Page text:

## Start

Text Processor

Sentivi provides a simple text processor layer base on regular expression. TextProcessor must be defined as a attribute of DataLoader layer, it is a required parameter.

List of pre-built methods can be initialized as follows:

text_processor = TextProcessor(methods=['remove_punctuation', 'word_segmentation'])

# or add methods sequentially
text_processor = TextProcessor()
text_processor.remove_punctuation()
text_processor.word_segmentation()

text_processor('Trường đại học,   Tôn Đức Thắng, Hồ; Chí Minh.')

Result:

Trường đại_học Tôn_Đức_Thắng Hồ_Chí_Minh

You can also add more regex pattern:

text_processor.add_pattern(r'[0-9]', '')

Or you can add your own method, use-defined method should be a lambda function.

text_processor.add_method(lambda x: x.strip())

Split n-grams example:

TextProcessor.n_gram_split('bài tập phân tích cảm xúc', n_grams=3)

## End

Rows:
## Start

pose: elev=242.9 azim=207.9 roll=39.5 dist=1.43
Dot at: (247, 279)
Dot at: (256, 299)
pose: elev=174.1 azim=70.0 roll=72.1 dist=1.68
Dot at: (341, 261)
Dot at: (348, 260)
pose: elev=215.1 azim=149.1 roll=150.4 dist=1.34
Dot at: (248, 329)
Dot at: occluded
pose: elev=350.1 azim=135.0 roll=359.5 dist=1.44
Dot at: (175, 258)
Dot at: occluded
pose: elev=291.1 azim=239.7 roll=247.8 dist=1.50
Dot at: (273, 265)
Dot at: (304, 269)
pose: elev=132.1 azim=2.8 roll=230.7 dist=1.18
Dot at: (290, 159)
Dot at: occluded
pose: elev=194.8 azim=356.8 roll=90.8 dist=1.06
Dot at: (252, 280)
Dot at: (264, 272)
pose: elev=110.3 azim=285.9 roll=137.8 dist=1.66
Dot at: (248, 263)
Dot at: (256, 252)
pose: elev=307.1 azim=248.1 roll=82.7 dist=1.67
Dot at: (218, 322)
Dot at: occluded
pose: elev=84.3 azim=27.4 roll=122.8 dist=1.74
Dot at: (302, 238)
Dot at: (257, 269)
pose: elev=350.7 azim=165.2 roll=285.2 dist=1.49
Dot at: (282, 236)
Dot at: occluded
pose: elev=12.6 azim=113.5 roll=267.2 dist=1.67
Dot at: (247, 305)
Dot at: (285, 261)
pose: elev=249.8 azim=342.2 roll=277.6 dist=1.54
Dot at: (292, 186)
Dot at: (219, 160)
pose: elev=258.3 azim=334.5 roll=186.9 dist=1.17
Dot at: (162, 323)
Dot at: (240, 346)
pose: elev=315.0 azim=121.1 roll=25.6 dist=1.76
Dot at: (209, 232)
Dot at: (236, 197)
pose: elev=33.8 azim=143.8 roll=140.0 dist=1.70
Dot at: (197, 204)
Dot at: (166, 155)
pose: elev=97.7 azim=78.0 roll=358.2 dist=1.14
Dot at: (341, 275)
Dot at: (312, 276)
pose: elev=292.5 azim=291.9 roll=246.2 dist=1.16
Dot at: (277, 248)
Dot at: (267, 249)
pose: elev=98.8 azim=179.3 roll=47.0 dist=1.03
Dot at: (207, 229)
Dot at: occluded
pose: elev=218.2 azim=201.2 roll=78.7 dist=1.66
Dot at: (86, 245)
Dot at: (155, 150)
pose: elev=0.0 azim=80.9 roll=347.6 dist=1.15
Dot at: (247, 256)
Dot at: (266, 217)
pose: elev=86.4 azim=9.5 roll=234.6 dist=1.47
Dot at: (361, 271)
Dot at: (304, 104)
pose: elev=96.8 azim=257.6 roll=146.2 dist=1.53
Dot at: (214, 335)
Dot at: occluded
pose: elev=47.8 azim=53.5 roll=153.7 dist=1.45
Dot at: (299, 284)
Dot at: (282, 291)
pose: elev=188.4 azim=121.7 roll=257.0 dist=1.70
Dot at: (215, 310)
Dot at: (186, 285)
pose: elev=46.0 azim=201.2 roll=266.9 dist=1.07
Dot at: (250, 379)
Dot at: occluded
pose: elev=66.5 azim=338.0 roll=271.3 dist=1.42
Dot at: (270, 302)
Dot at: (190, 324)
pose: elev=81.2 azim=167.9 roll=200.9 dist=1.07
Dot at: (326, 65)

## End

Work to complete:
Reproduce the part of the TextProcessor page that begins at the words "List of pre-built" and stops after "Hồ; Chí Minh.')". The items aren't needed for anything here.

Response to the task:
List of pre-built methods can be initialized as follows:

text_processor = TextProcessor(methods=['remove_punctuation', 'word_segmentation'])

# or add methods sequentially
text_processor = TextProcessor()
text_processor.remove_punctuation()
text_processor.word_segmentation()

text_processor('Trường đại học,   Tôn Đức Thắng, Hồ; Chí Minh.')